-- begin Data lines --
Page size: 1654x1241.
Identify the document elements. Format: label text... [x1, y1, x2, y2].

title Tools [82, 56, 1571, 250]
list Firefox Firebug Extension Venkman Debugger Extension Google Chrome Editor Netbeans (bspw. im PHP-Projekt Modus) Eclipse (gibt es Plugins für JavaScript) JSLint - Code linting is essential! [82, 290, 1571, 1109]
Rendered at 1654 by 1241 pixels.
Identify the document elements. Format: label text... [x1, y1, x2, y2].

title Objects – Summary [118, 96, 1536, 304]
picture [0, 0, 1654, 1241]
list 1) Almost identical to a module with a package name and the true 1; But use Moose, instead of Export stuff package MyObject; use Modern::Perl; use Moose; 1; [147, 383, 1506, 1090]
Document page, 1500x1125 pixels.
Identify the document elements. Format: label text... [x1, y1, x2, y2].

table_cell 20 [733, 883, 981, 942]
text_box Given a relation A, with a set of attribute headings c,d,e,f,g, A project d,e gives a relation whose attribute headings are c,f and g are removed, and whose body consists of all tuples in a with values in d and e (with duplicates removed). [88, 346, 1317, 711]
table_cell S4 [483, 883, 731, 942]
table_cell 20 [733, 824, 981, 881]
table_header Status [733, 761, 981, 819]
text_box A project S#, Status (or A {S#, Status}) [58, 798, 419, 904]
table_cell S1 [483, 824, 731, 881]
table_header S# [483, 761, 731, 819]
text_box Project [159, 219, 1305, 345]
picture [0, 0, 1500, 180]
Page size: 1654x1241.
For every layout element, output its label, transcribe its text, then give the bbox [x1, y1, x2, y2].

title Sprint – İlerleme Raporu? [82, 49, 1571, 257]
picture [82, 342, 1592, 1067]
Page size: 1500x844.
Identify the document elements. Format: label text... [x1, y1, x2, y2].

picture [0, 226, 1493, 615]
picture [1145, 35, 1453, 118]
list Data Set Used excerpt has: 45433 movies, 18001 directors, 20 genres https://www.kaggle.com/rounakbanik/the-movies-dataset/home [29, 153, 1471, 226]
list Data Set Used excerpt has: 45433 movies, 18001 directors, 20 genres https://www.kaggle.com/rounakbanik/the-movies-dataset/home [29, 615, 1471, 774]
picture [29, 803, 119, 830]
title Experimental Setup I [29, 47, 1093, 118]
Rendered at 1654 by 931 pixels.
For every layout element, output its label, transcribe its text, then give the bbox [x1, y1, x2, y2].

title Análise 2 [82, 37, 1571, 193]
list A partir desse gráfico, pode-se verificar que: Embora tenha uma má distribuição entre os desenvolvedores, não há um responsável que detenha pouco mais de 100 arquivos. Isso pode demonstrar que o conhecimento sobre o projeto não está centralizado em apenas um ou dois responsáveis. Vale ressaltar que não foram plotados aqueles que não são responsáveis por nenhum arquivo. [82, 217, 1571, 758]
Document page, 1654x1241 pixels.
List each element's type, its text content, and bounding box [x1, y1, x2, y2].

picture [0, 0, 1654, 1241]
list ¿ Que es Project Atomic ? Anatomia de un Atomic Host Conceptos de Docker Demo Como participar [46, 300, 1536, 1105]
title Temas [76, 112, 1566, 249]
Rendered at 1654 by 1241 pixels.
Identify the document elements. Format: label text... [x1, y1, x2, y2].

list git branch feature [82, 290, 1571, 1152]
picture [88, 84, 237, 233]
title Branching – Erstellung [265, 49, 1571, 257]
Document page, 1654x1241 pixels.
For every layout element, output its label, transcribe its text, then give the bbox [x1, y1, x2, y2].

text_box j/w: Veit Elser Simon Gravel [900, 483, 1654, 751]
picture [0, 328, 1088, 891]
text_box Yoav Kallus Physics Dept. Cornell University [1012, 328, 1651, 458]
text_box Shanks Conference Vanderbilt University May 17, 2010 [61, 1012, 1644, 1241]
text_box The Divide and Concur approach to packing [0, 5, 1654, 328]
-- end Data lines --
**Exercise prompt:** Copy out every line of the records above, keeping each character, number and line break unchanged.

**Output for this exercise:**
Page size: 1654x1241.
Identify the document elements. Format: label text... [x1, y1, x2, y2].

title Tools [82, 56, 1571, 250]
list Firefox Firebug Extension Venkman Debugger Extension Google Chrome Editor Netbeans (bspw. im PHP-Projekt Modus) Eclipse (gibt es Plugins für JavaScript) JSLint - Code linting is essential! [82, 290, 1571, 1109]
Rendered at 1654 by 1241 pixels.
Identify the document elements. Format: label text... [x1, y1, x2, y2].

title Objects – Summary [118, 96, 1536, 304]
picture [0, 0, 1654, 1241]
list 1) Almost identical to a module with a package name and the true 1; But use Moose, instead of Export stuff package MyObject; use Modern::Perl; use Moose; 1; [147, 383, 1506, 1090]
Document page, 1500x1125 pixels.
Identify the document elements. Format: label text... [x1, y1, x2, y2].

table_cell 20 [733, 883, 981, 942]
text_box Given a relation A, with a set of attribute headings c,d,e,f,g, A project d,e gives a relation whose attribute headings are c,f and g are removed, and whose body consists of all tuples in a with values in d and e (with duplicates removed). [88, 346, 1317, 711]
table_cell S4 [483, 883, 731, 942]
table_cell 20 [733, 824, 981, 881]
table_header Status [733, 761, 981, 819]
text_box A project S#, Status (or A {S#, Status}) [58, 798, 419, 904]
table_cell S1 [483, 824, 731, 881]
table_header S# [483, 761, 731, 819]
text_box Project [159, 219, 1305, 345]
picture [0, 0, 1500, 180]
Page size: 1654x1241.
For every layout element, output its label, transcribe its text, then give the bbox [x1, y1, x2, y2].

title Sprint – İlerleme Raporu? [82, 49, 1571, 257]
picture [82, 342, 1592, 1067]
Page size: 1500x844.
Identify the document elements. Format: label text... [x1, y1, x2, y2].

picture [0, 226, 1493, 615]
picture [1145, 35, 1453, 118]
list Data Set Used excerpt has: 45433 movies, 18001 directors, 20 genres https://www.kaggle.com/rounakbanik/the-movies-dataset/home [29, 153, 1471, 226]
list Data Set Used excerpt has: 45433 movies, 18001 directors, 20 genres https://www.kaggle.com/rounakbanik/the-movies-dataset/home [29, 615, 1471, 774]
picture [29, 803, 119, 830]
title Experimental Setup I [29, 47, 1093, 118]
Rendered at 1654 by 931 pixels.
For every layout element, output its label, transcribe its text, then give the bbox [x1, y1, x2, y2].

title Análise 2 [82, 37, 1571, 193]
list A partir desse gráfico, pode-se verificar que: Embora tenha uma má distribuição entre os desenvolvedores, não há um responsável que detenha pouco mais de 100 arquivos. Isso pode demonstrar que o conhecimento sobre o projeto não está centralizado em apenas um ou dois responsáveis. Vale ressaltar que não foram plotados aqueles que não são responsáveis por nenhum arquivo. [82, 217, 1571, 758]
Document page, 1654x1241 pixels.
List each element's type, its text content, and bounding box [x1, y1, x2, y2].

picture [0, 0, 1654, 1241]
list ¿ Que es Project Atomic ? Anatomia de un Atomic Host Conceptos de Docker Demo Como participar [46, 300, 1536, 1105]
title Temas [76, 112, 1566, 249]
Rendered at 1654 by 1241 pixels.
Identify the document elements. Format: label text... [x1, y1, x2, y2].

list git branch feature [82, 290, 1571, 1152]
picture [88, 84, 237, 233]
title Branching – Erstellung [265, 49, 1571, 257]
Document page, 1654x1241 pixels.
For every layout element, output its label, transcribe its text, then give the bbox [x1, y1, x2, y2].

text_box j/w: Veit Elser Simon Gravel [900, 483, 1654, 751]
picture [0, 328, 1088, 891]
text_box Yoav Kallus Physics Dept. Cornell University [1012, 328, 1651, 458]
text_box Shanks Conference Vanderbilt University May 17, 2010 [61, 1012, 1644, 1241]
text_box The Divide and Concur approach to packing [0, 5, 1654, 328]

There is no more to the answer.